--- TASK DIRECTIONS ---
Rewrite the data from the start through the line with "4: (225, 248)", substituting "upper-left" for "top-left" and keeping everything else unchanged.
INFORMATION below:
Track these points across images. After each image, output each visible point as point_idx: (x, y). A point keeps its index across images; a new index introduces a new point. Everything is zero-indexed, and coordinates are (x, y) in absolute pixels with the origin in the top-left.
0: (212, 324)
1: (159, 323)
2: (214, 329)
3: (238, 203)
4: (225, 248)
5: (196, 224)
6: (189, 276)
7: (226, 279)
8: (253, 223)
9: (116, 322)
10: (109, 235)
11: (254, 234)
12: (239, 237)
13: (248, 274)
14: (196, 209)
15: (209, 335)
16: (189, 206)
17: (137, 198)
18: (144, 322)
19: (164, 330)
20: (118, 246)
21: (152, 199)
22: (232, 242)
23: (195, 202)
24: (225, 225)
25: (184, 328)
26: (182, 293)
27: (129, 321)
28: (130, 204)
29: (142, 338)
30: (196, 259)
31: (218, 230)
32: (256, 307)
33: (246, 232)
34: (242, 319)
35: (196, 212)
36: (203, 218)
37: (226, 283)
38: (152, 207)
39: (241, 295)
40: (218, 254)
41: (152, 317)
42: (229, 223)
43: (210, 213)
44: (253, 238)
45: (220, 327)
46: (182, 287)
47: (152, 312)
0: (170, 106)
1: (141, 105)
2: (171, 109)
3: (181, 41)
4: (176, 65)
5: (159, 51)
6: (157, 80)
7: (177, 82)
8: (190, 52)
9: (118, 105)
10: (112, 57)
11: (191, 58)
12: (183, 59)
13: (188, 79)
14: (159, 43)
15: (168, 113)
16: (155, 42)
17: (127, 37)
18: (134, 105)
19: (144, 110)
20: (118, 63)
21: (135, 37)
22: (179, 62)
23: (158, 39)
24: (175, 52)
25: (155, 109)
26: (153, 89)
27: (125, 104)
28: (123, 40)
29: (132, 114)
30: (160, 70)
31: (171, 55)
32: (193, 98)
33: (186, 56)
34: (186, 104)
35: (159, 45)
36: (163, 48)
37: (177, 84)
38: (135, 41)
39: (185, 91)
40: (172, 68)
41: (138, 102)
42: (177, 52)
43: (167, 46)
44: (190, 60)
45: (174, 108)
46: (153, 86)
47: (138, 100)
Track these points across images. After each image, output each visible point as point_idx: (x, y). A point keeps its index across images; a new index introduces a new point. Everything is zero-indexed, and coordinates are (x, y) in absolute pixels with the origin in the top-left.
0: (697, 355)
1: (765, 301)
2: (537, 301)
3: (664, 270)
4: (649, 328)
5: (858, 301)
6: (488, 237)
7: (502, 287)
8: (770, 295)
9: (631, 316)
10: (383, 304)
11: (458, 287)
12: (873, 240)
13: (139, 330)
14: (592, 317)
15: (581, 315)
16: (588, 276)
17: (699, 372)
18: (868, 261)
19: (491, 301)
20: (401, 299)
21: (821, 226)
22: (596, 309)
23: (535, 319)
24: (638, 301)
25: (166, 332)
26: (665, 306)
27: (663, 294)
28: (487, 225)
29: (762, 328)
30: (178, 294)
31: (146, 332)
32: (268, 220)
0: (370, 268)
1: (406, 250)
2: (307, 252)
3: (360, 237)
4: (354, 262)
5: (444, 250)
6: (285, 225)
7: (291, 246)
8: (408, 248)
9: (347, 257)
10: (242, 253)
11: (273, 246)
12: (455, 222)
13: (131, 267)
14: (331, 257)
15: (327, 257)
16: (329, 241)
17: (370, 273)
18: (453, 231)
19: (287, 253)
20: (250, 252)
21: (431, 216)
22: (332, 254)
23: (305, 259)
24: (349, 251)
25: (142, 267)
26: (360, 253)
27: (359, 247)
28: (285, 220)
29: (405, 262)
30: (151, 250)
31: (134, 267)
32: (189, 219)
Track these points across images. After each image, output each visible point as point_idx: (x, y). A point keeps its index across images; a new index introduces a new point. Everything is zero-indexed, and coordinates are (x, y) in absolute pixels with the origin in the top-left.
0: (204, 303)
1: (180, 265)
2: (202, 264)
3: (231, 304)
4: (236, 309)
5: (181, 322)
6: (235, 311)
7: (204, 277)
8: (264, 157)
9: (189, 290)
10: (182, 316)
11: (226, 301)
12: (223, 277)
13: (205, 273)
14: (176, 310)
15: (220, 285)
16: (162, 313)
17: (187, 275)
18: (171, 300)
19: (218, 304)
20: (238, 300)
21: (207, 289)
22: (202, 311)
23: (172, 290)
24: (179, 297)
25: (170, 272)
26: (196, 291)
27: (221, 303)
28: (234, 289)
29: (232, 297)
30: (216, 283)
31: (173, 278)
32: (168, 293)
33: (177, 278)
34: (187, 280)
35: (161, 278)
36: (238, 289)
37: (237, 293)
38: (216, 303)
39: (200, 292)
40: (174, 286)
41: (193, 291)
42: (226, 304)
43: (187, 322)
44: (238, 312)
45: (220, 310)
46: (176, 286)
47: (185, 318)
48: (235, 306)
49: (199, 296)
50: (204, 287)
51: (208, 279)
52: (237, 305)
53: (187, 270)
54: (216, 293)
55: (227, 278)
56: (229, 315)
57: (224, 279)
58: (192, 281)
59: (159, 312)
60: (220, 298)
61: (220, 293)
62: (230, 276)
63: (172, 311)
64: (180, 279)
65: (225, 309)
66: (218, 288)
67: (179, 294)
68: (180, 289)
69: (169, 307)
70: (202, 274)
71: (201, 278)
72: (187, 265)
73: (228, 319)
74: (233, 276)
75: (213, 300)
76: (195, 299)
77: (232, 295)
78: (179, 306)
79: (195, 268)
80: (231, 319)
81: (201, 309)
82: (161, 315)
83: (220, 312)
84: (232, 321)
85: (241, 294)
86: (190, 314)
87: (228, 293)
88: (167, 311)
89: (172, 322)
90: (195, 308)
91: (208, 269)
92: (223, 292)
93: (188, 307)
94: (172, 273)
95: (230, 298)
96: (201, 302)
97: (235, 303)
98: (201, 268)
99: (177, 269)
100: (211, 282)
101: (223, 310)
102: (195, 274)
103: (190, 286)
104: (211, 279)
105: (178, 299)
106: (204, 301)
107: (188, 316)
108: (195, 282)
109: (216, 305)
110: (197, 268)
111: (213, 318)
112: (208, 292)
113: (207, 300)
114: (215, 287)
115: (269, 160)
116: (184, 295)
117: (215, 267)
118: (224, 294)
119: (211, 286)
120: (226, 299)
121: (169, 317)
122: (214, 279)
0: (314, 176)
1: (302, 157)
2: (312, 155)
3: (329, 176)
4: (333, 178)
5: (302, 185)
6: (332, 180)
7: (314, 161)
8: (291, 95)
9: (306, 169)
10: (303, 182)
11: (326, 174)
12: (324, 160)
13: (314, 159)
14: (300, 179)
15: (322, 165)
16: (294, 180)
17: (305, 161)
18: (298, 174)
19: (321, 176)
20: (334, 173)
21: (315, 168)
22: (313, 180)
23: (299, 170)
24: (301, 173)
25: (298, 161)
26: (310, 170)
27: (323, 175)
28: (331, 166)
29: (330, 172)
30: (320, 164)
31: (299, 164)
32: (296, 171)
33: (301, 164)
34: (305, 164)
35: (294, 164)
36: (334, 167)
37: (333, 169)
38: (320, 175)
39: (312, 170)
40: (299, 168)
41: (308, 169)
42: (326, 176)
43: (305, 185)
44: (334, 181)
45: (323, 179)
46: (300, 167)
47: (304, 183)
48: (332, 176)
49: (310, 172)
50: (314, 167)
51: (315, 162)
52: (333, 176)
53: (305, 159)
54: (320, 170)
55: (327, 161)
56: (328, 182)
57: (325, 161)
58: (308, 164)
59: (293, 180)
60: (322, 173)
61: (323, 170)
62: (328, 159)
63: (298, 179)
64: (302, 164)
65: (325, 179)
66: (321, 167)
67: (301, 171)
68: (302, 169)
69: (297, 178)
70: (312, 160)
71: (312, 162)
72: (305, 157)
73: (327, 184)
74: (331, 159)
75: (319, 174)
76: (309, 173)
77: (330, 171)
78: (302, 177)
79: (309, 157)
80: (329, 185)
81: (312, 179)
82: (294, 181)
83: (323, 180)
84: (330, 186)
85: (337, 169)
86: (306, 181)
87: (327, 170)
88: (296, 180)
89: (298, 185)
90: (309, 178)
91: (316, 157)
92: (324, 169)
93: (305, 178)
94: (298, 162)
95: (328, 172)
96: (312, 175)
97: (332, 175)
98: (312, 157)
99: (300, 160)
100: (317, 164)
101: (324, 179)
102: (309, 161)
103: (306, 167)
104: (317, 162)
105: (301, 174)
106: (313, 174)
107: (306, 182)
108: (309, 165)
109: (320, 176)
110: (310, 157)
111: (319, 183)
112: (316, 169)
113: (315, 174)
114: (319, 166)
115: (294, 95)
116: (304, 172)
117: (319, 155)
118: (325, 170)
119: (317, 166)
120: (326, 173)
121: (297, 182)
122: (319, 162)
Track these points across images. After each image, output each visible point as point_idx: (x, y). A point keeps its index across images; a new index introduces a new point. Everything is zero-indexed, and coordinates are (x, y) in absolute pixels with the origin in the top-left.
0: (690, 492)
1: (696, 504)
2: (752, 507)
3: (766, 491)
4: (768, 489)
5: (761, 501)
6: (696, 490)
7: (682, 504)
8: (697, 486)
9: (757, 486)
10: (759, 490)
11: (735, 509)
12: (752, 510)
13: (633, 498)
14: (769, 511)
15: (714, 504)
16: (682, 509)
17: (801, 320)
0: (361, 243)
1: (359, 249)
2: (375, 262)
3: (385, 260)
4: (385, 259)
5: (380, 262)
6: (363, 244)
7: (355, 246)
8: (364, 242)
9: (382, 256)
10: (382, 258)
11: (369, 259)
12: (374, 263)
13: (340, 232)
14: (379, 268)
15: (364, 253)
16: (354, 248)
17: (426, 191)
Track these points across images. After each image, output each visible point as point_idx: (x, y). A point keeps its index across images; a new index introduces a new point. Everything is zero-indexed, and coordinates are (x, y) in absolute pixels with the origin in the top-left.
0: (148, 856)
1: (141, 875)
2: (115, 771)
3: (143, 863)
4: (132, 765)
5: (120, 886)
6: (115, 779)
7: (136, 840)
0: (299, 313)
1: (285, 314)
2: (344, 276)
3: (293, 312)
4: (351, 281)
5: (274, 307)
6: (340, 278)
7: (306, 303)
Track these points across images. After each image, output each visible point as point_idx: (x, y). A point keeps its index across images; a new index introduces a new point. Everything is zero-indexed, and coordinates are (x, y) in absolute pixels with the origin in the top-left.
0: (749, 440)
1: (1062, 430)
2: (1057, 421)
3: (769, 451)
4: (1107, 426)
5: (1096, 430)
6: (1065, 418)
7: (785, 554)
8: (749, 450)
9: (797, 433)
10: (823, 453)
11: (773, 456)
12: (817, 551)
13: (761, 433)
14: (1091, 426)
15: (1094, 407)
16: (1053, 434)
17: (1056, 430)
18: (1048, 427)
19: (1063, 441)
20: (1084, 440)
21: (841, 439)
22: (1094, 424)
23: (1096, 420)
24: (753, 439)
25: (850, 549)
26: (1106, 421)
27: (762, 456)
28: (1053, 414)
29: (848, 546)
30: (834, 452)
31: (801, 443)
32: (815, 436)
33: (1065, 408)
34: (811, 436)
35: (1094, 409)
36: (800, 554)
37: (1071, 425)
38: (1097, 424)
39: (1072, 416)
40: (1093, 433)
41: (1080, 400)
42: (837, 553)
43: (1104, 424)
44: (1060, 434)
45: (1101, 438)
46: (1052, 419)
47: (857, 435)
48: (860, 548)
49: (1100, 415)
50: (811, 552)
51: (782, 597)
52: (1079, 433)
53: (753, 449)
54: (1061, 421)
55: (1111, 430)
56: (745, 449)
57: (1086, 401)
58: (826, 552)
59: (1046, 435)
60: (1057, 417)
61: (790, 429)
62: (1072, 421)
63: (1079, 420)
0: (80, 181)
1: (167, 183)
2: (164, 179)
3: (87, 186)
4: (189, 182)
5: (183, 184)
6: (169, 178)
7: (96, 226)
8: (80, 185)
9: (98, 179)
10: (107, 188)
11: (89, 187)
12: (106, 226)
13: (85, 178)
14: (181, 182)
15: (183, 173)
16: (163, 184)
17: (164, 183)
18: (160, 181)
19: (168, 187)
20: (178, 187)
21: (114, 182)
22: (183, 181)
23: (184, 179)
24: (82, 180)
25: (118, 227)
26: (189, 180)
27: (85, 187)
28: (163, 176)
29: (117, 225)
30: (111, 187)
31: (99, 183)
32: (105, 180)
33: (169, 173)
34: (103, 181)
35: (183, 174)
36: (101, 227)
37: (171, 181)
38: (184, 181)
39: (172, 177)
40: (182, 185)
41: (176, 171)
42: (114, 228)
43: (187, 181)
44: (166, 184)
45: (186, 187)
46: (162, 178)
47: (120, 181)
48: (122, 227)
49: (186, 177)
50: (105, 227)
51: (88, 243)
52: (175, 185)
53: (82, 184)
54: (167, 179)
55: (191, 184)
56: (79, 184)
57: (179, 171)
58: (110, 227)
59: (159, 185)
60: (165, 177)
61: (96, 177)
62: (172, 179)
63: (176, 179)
End of INFORMATION.
--- EXERCISE SOLUTION ---
Track these points across images. After each image, output each visible point as point_idx: (x, y). A point keeps its index across images; a new index introduces a new point. Everything is zero-indexed, and coordinates are (x, y) in absolute pixels with the origin in the upper-left.
0: (212, 324)
1: (159, 323)
2: (214, 329)
3: (238, 203)
4: (225, 248)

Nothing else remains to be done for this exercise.